We can do so because the practice of design is adapting, with the world around it, to postmodernism. Already rooted in relationships, design has largely functioned according to the traditional client and designer hierarchy. This is a timeless love-hate relationship originated out of necessity. A client hires a designer to create visual communication, and the designer accepts the job to use their skills and receive compensation. The tension between the vision of the client, and the creative drive of the designer, keeps them in balance to solve the client’s needs in the most aesthetic way as possible.

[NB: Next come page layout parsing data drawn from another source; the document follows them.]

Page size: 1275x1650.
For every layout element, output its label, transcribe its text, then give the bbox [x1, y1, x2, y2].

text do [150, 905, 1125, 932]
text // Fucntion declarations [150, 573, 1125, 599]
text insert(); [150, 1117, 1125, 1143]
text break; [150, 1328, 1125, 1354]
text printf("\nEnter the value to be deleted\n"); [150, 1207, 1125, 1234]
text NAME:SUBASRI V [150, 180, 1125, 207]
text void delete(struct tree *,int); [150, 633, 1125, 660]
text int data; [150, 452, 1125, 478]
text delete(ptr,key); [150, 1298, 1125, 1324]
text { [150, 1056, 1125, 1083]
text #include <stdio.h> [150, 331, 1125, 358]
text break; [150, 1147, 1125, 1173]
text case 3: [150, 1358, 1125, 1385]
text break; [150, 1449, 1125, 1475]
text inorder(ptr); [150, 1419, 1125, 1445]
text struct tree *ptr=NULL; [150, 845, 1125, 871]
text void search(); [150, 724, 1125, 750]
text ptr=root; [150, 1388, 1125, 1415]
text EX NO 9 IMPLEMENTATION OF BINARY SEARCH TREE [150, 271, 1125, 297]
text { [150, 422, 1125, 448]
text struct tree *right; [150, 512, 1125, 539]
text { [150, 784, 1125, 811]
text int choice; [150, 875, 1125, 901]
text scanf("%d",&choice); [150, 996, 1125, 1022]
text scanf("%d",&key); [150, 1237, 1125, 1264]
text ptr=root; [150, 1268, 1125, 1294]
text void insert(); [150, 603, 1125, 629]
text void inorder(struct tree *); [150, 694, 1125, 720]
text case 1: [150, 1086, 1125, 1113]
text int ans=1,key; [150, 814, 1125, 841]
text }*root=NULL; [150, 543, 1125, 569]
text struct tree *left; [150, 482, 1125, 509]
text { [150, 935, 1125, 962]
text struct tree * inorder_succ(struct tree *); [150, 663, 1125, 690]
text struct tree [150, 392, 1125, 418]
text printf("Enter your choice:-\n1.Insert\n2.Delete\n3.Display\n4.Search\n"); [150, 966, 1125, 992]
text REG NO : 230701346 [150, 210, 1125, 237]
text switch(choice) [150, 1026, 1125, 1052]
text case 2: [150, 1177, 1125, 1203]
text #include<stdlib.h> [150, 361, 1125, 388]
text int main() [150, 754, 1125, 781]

While this has worked with traditional media mass media, the definitions of what can be, and need to be, designed continue to expand, especially in light of advancing technologies. As a result, one person is not capable of internalizing such a broad range of knowledge and trades. The design process is now shifting from a vertical relationship of one person into a horizontal collaboration from a group with complimentary talents, skills and areas of knowledge. Mau puts it this way:
“It is no longer about one designer, one client, one solution, one place. Problems are taken up everywhere, solutions are developed and tested and contributed to the global commons, and those ideas are tested against other solutions. The effect of this is to imagine a future for design that is both more modest and more ambitious. More modest in the sense that we take our place in … a group that collectively develops the capacity to deal with the demands of the given project. More ambitious in that we take our place in society, willing to implicate ourselves in the consequences of our imagination.”
In this collaboration, teams from a broad range of disciplines can reach better solutions than just one designer can alone, no matter how talented he or she is. The gusto of risking such radical creativity to address the real needs of humanity – food, environment, marketplace, industry, etc. – will bring designers from the background into the forefront of the conversation.
The design of faith communities is no different. In fact, it should be a crucial part of this conversation of rethinking and reimagining the most basic needs and facets of society. The quest for spirituality and deeper meaning is one of the most fundamental motivations we ever address. Advertisers have swiped this innate human motivation to help stir consumers to their products and services. (Check any magazine for ads that use spiritual imagery or verbiage – you won’t find a short supply). Meanwhile, Christendom is ending in the West and mainline churches are shrinking, leaving Christianity to appear largely irrelevant and out of date, or marketed and packaged by the mega church as “spirituality lite”.
Yet when believers are gathered, they are designers engaging in this new collaborative approach, if they choose to see it as such. A group has been gathered; hand picked by the Spirit, to “dance” as Patrick Oden describes the interaction with the Holy Spirit in his book, It’s a Dance. By taking inventory of scriptures, motives, traditions, and most of all, the people themselves, the church can develop into a community with gatherings , outreach, hospitality because of the people present. The missional church will not only welcome it members to join in their stories, gifts and needs into the dance, but it can rely on them to do so to create its collaborative design.